The new year is almost here and that means it's time for one of Netflix's ceremonial killing sprees. The streaming service is taking out its big, streamy chainsaw and dicing up some of your favorite films. Come January 1, these classics will be gone. De-Netflixed. De-available from The Big Red Website. So snatch them up and at least pretend to watch them so that you don't look dumb when a bow-tied homosexual approaches you at a New Year's party with his quips about “Kramer Vs. Kramer.” He needs validation and your genuine, informed laughter will appease him.
Here are the 11 most important titles to stream before 2015.
Kate Winslet at her most Alex Kingston. Leonardo DiCaprio at his most Jodie-Foster-at-age-14. Iceberg at its most January Jones.
“12 Angry Men”
Though Henry Fonda is a towering film icon, it is shocking how almost none of his films are discussed anymore. Maybe “The Grapes of Wrath” is sometimes shown in high schools, but otherwise, your only chance at experiencing The First Fonda's legacy is “12 Angry Men.” More compelling as a movie than play, I think. As a play it feels like every sitcom with a hung jury episode, and yes, I'm including “Family Matters.”
“The Grapes of Wrath”
Watch Jane Darwell tear it up as Ma Joad (unless you went to a good high school that already aired this for you).
“Guess Who's Coming to Dinner”
Spencer Tracy and Katharine Hepburn. Sidney Poitier and Katharine Houghton. Tag team deathmatch.
“Big Trouble in Little China”
I think I'm prepared to call it: This is THE most '80s movie of all time. Ripped, rad Kurt Russell. Kim Cattrall as a lithe paramour. Communist intrigue. The phrase “Big Trouble” being used in earnest. It's all here in tight Dungarees.
“The Brady Bunch Movie”
Watch this now. It's important. Seriously up there with “Addams Family Values” in terms of hilarious one-liners in an askew feature adaptation of a '60s TV classic.
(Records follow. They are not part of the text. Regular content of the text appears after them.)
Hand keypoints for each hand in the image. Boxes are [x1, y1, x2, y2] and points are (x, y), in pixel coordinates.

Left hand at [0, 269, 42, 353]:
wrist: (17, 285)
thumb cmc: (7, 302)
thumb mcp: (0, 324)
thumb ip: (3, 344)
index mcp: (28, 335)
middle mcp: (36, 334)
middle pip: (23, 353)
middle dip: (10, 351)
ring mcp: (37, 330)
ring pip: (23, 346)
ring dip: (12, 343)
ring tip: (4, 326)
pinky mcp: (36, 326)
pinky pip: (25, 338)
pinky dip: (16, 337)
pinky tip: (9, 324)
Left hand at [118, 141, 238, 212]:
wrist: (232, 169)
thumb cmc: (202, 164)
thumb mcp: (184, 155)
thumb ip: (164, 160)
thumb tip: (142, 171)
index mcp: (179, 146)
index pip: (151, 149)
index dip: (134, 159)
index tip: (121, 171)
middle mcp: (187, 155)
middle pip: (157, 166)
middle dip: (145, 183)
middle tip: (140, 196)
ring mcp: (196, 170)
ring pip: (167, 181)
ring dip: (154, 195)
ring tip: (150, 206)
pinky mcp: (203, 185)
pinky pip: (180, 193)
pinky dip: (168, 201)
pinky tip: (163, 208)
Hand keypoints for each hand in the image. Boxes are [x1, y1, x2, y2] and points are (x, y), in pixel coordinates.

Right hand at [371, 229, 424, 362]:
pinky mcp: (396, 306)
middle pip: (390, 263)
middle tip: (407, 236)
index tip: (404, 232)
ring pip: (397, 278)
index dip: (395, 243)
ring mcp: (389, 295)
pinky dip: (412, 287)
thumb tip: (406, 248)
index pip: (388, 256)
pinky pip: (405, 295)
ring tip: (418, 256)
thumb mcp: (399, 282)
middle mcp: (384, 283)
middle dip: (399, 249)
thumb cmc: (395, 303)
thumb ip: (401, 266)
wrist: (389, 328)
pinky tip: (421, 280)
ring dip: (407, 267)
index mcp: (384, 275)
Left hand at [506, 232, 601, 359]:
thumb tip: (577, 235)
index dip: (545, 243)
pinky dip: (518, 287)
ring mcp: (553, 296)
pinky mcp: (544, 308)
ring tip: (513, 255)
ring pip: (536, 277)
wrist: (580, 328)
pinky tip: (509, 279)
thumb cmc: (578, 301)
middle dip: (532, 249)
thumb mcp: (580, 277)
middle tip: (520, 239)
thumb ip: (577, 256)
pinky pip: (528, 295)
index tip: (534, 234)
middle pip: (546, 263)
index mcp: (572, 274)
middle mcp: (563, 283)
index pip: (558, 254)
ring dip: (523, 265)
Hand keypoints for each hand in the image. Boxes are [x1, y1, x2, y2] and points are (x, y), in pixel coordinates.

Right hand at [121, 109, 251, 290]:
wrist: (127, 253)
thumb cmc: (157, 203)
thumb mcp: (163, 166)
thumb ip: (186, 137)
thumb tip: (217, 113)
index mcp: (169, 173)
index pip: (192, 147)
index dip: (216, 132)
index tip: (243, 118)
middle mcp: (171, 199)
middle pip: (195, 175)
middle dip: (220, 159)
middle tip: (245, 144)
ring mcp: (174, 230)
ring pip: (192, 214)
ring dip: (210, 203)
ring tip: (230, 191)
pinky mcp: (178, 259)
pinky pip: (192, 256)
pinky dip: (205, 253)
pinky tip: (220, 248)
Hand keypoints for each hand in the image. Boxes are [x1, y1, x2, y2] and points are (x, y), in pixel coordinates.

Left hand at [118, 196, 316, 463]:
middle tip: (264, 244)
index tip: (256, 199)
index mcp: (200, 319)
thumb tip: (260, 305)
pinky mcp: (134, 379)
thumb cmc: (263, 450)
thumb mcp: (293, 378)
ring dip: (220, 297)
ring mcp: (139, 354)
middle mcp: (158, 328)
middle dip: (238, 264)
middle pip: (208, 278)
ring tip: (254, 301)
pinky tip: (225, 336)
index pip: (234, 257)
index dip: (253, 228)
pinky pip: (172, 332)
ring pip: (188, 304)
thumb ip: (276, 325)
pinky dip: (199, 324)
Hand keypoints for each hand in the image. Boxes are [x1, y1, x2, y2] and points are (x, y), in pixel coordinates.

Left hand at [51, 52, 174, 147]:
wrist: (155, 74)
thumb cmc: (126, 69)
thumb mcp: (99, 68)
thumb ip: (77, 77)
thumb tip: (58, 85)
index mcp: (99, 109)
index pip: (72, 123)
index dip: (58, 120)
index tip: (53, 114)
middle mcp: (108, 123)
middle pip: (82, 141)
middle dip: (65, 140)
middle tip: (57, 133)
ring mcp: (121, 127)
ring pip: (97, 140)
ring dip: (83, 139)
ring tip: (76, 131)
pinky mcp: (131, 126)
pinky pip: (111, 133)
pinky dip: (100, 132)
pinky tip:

Weep at the lovely Ann B. Davis cameo.
“The Breakfast Club”
Ally Sheedy is so much better than everyone else in this movie, it is astonishing.
“Kramer vs. Kramer”
This is probably the best-acted '80s TV movie of the 1970s. You read that all correctly. The plot of “Kramer Vs. Kramer” isn't especially novel, but Dustin Hoffman and Meryl Streep are so tender, believably adversarial, and ultimately loving. Meryl deserved the Oscar alone for being chalk-white and daring to wear so much beige. That's called risk-taking, ladies and gentlemen.
“Mr. Smith Goes to Washington”
Another courtroom drama, this one a classic from the magical Oscar year of 1939. I would rank this fifth among the 10 Best Picture nominees. “Gone With the Wind” is #1, “The Wizard of Oz” is #2, “Ninotchka” is #3, the gnarly blindness drama “Dark Victory” lands at #4, and “Mr. Smith” is fifth. Should I see “Stagecoach”? Imagine me watching a John Wayne movie. I just don't know.
Remember when we remade “Carrie” like total jerks? And we told poor Julianne Moore to dress up in her Piper Laurie togs and pretend it's OK? The original “Carrie” is not flawless, but it is certainly the version of Stephen King's classic book you deserve to see. Sissy Spacek > Chloe Grace Moretz, in case you needed that math spelled out to you.
“Boyz 'N the Hood”
This movie is so, so good. And that's all there is to say about that.